• Ihre Aufgaben:
a – Geben Sie aus dem Auszug über das Französische in Brüssel den Abschnitt von „Für alteingesessene Frankophone“ bis einschließlich „schwer zu akzeptieren.“ wortgetreu wieder.
b – Tippen Sie aus den Datensätzen die Zeilen von der Zeile mit „pose: elev=215.0 azim=298.2“ bis einschließlich der Zeile mit „Dot at: (270, 256)“ unverändert ab.

• Vorliegender Auszug:
Die Tage, in denen Französisch die wichtigste Sprache auf der EU-Bühne war, sind vorbei. Deutlich zu spüren bekam das kürzlich der französische Finanzminister Bruno Le Maire bei einer Podiumsdiskussion mit europäischen Stahl-Produzenten in Brüssel.

„Vielleicht eine Frage auf Französisch?“, wandte er sich an das Publikum, nachdem er mehrere Stunden lang in einwandfreiem Englisch diskutiert hatte. Die meisten erhobenen Arme verschwanden, nur der eines Journalisten blieb – seine Frage stellte er dennoch auf Englisch.

Englisch ist als Lingua Franca der Brüsseler Elite mittlerweile fest etabliert. „In den vergangenen 20 Jahren hat sich Englisch vollständig durchgesetzt“, sagt der Franzose Nicolas Veyron, der als einer der angesehensten Ökonomen in Brüssel die meiste Zeit Englisch spricht.

„Der Rückgang des Französischen ist eine Katastrophe“

Für alteingesessene Frankophone der Brüsseler Blase, dieses Mikrokosmos‘ von Eurokraten und internationalen Medien, ist dies manchmal schwer zu akzeptieren.

„Der Rückgang des Französischen ist eine Katastrophe“, sagt etwa Jean Quatremer, der seit 1990 als EU-Korrespondent für die französische Tageszeitung „Libération“ tätig ist. Andere altgediente Korrespondenten erinnern sich an eine Zeit, „als jeder in der Blase – Kommissare, Beamte, Sprecher – Französisch sprach“.

Den großen Wandel leitete 2004 die erste Osterweiterung der EU ein, als zehn hauptsächlich osteuropäische Länder der Gemeinschaft beitraten.

• Bereitgestellte Datensätze:
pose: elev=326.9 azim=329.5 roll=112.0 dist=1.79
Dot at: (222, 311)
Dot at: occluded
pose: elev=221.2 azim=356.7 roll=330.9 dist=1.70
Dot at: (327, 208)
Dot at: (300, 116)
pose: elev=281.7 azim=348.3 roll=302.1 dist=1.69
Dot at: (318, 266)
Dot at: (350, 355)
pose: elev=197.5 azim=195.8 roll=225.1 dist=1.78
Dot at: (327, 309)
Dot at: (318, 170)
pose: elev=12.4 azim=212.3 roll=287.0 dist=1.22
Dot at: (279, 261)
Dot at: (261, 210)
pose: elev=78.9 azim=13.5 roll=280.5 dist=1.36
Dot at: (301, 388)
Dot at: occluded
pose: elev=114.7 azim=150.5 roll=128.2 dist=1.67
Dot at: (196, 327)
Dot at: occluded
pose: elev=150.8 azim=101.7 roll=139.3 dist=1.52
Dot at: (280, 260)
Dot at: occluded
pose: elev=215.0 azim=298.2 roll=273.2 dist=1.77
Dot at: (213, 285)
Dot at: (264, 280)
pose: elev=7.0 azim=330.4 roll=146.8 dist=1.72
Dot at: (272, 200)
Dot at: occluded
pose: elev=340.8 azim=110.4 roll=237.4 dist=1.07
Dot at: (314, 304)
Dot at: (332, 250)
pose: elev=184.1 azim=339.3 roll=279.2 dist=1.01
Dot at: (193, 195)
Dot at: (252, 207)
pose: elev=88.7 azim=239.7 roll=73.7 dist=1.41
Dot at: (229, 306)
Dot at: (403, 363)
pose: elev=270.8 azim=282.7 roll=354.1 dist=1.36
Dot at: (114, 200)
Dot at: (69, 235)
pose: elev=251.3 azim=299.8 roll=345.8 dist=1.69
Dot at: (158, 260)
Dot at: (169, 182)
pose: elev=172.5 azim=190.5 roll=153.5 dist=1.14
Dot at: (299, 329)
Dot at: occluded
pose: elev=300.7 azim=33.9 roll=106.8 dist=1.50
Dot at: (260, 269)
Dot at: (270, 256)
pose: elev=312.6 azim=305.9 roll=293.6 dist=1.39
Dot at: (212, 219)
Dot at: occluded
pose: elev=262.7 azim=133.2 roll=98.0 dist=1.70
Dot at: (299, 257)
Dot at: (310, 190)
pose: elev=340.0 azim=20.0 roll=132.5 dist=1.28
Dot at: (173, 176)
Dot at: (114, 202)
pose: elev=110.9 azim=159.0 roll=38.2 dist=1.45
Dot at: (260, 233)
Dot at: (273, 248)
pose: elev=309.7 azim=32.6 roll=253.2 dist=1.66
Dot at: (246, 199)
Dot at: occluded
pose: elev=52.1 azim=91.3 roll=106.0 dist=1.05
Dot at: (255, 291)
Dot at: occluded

• Vollständige Antworten:
a –
Für alteingesessene Frankophone der Brüsseler Blase, dieses Mikrokosmos‘ von Eurokraten und internationalen Medien, ist dies manchmal schwer zu akzeptieren.

b –
pose: elev=215.0 azim=298.2 roll=273.2 dist=1.77
Dot at: (213, 285)
Dot at: (264, 280)
pose: elev=7.0 azim=330.4 roll=146.8 dist=1.72
Dot at: (272, 200)
Dot at: occluded
pose: elev=340.8 azim=110.4 roll=237.4 dist=1.07
Dot at: (314, 304)
Dot at: (332, 250)
pose: elev=184.1 azim=339.3 roll=279.2 dist=1.01
Dot at: (193, 195)
Dot at: (252, 207)
pose: elev=88.7 azim=239.7 roll=73.7 dist=1.41
Dot at: (229, 306)
Dot at: (403, 363)
pose: elev=270.8 azim=282.7 roll=354.1 dist=1.36
Dot at: (114, 200)
Dot at: (69, 235)
pose: elev=251.3 azim=299.8 roll=345.8 dist=1.69
Dot at: (158, 260)
Dot at: (169, 182)
pose: elev=172.5 azim=190.5 roll=153.5 dist=1.14
Dot at: (299, 329)
Dot at: occluded
pose: elev=300.7 azim=33.9 roll=106.8 dist=1.50
Dot at: (260, 269)
Dot at: (270, 256)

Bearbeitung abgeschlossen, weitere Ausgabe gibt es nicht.